A injustiça no Brasil, em relação à população negra, não é só questão de classe, tal como foi pensado no passado, mas também de raça. Como conseqüência, buscar justiça social no caso brasileiro não é só atuar através de medidas de redistribuição, mas exige algo além. Essas políticas, caso efetivamente tragam benefícios às populações segregadas, pode gerar redução do preconceito, levando através da redistribuição a um reconhecimento das diferenças raciais e uma aceitabilidade cultural a suas diferenças, ou seja, a um reconhecimento segundo a perspectiva de Fraser.

Nesse sentido, uma política eficaz e realista seria aquela que efetivamente conseguisse acabar com os efeitos de classe e conseguisse também acabar com todo tipo de preconceito e segregação em relação aos negros, independentemente da sua origem socioeconômica.

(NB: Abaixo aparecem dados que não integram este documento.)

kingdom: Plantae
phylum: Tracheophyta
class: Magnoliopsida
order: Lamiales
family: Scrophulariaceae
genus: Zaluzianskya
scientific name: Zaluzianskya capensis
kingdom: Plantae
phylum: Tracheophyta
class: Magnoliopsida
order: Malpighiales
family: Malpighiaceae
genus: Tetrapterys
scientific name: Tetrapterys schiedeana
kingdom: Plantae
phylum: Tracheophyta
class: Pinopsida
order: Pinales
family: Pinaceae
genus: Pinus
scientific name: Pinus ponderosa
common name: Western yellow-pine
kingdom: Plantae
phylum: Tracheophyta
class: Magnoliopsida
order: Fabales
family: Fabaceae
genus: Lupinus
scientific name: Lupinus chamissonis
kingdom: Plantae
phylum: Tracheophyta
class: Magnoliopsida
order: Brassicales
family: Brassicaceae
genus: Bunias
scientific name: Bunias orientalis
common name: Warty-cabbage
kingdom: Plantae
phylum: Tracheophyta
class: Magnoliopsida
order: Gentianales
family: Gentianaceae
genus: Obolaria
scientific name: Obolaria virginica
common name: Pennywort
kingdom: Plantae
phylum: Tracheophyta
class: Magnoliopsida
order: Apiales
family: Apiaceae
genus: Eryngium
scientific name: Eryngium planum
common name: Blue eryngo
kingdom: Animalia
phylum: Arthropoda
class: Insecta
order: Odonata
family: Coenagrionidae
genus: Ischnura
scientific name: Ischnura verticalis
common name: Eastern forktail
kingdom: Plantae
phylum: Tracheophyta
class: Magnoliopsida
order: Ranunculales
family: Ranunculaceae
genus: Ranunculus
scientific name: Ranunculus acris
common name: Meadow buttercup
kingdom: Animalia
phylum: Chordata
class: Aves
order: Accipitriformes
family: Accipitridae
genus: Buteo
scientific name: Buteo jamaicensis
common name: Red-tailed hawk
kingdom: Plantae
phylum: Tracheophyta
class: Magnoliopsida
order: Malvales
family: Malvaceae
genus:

Mas faço aqui, para terminar, uma observação: diria que as ações afirmativas são relativamente capazes de alcançar esse objetivo, pois a sua direção está muito mais focada em redistribuição - esperando que a partir daí resolvam-se os problemas de reconhecimento - do que propriamente ela ataca diretamente o problema do reconhecimento das diferenças culturais. Essa, portanto, é a ponderação que devemos fazer neste relação entre a teoria de Fraser  e as ações afirmativas no intuito de acabar com as desigualdades sociais e de reconhecimento em relação à população negra no Brasil.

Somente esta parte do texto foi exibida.